The Fed could set the interest rates on the household accounts as its main policy tool. ibid [bold added]
But then a fumble economically, politically and ethically. Economically because SOME savings are legitimate for liquidity and contingency needs. Politically because forcing individuals, especially poor ones, to consume or invest (especially with the hated banks) shall be perceived as very unfair. Ethically because accounts at the cb, being inherently risk-free, should return AT MOST 0% to avoid welfare proportional to welfare balance. Plus, given that SOME savings are legitimate for liquidity and contingency needs, as mentioned above, neither should negative rates be imposed on individual accounts. That leaves just one ethical option for individual accounts: 0% up to a maximum balance of, say, $250,000, the current insured deposit limit.
One potential downside is there might be a bank panic if customers quickly shift funds to central-bank accounts, in which case the Fed could have to step in. ibid
Which is why privileges for the banks should be PROGRESSIVELY eliminated so that when ALL privileges for the banks, credit unions, etc. have been eliminated the only individual citizen depositors remaining in the banks, credit unions, etc. shall be, like gamblers at Las Vegas, 100% voluntary.
But allowing individual citizen accounts at the central bank is inadequate if we desire, as we should, an additional risk-free, always liquid payment system consisting of individual citizen AND business, State and local government, etc. accounts at the central bank.
to avoid welfare proportional to welfare balance. should instead be to avoid welfare proportional to account balance. [bold added]
The article on Fed checking accounts says “The Fed could set the interest rates on the household accounts as its main policy tool.” There’s a slight problem there: that idea clashes with the permanent zero interest rate idea favored by some MMTers (me included).

######

## Exercises to complete
a – Transcribe the passage on central-bank accounts word for word, everything from "to avoid welfare proportional to welfare balance. should" down to "MMTers (me included).".
b – Answer these questions using the passage on central-bank accounts, marking each answer to match:
(i) What maximum balance does it propose for individual accounts that pay 0%?
(ii) What does it compare the remaining voluntary depositors to?
(iii) Which idea favored by some MMTers does it say clashes with the Fed setting interest rates on household accounts?

Pixel coordinate listings
######

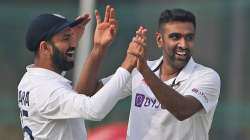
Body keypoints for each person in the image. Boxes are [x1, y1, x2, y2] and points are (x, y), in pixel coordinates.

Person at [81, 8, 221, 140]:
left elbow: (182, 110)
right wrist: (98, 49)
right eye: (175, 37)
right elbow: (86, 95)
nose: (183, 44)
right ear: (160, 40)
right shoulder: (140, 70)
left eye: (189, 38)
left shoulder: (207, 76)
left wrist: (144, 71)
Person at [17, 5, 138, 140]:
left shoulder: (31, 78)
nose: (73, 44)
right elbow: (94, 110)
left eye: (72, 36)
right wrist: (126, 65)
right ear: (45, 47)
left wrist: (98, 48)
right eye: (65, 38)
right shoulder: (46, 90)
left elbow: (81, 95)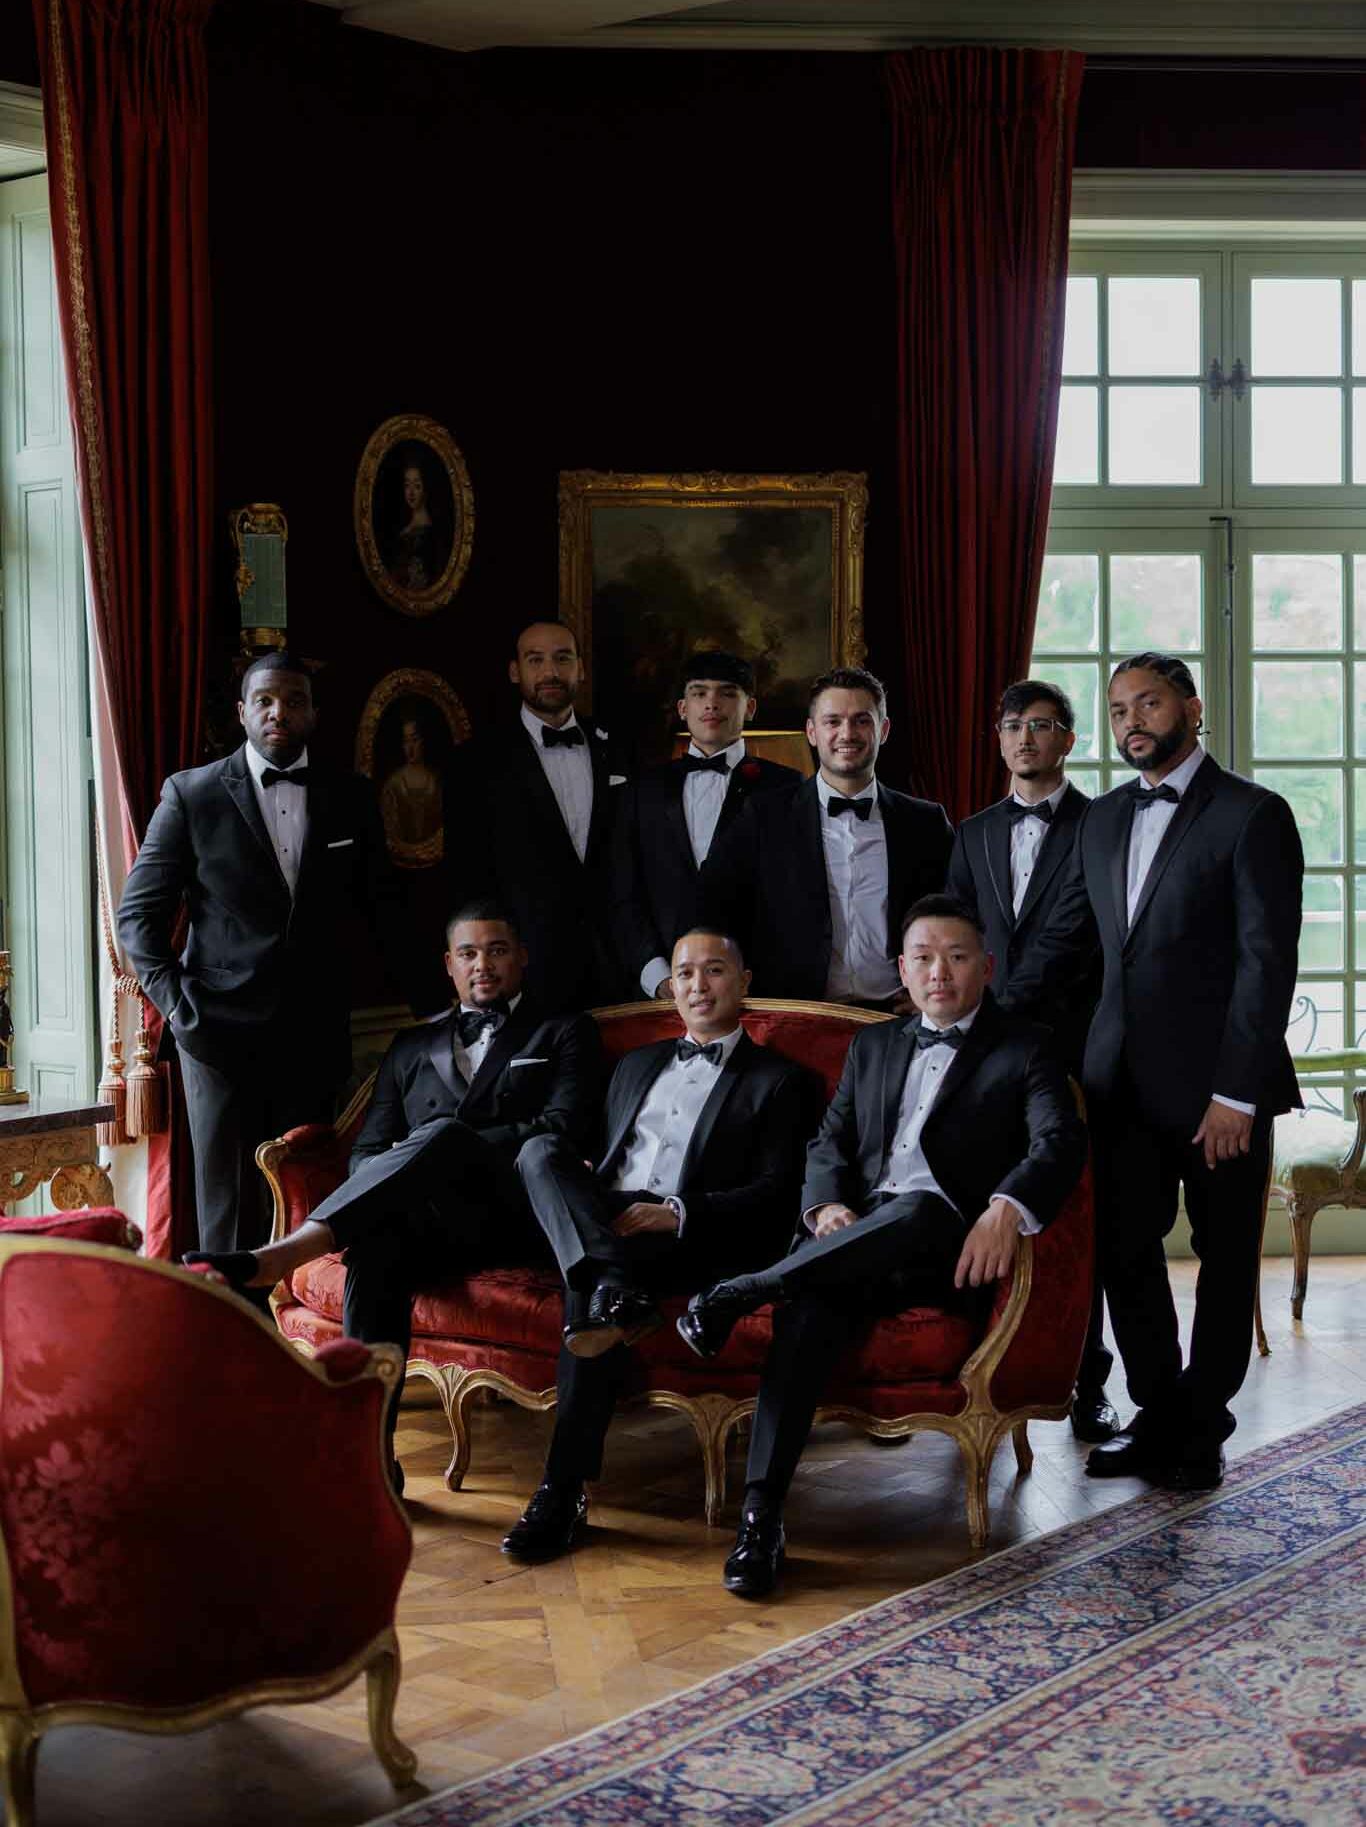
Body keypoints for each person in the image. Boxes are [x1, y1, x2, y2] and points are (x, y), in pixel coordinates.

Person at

######

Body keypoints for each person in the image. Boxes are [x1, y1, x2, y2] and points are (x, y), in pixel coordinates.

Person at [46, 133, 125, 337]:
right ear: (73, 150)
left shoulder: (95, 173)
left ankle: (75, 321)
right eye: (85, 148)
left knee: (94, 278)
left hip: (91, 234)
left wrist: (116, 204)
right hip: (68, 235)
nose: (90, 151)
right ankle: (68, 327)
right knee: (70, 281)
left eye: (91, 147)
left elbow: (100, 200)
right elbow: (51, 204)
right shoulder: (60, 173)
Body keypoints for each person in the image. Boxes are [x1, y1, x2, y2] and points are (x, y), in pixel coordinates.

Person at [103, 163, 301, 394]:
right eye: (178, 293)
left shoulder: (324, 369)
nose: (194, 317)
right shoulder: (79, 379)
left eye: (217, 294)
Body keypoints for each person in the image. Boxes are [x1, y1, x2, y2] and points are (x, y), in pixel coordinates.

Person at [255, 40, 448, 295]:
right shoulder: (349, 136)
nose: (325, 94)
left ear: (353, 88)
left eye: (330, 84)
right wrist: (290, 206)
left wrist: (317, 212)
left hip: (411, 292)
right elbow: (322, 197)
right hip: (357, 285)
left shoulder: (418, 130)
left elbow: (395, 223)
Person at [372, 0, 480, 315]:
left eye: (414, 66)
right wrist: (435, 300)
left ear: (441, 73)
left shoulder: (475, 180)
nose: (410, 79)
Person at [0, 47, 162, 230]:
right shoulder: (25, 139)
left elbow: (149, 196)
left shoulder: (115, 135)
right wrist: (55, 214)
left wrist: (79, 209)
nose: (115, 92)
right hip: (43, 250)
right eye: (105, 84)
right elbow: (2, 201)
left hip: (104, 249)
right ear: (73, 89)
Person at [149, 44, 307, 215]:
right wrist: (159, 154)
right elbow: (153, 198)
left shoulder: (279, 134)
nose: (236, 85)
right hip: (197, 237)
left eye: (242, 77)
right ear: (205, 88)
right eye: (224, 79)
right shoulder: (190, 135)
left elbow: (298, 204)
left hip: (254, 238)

######

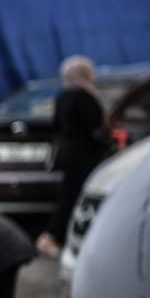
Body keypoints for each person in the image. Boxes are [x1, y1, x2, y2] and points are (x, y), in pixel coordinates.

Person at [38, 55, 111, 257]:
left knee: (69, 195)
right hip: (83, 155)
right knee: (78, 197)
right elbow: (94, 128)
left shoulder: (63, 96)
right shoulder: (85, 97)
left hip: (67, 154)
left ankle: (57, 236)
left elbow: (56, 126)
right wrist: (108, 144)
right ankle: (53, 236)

######

## Answers for this exercise
a –
to avoid welfare proportional to welfare balance. should instead be to avoid welfare proportional to account balance. [bold added]
The article on Fed checking accounts says “The Fed could set the interest rates on the household accounts as its main policy tool.” There’s a slight problem there: that idea clashes with the permanent zero interest rate idea favored by some MMTers (me included).

b –
(i) $250,000, the current insured deposit limit.
(ii) Gamblers at Las Vegas.
(iii) The permanent zero interest rate idea.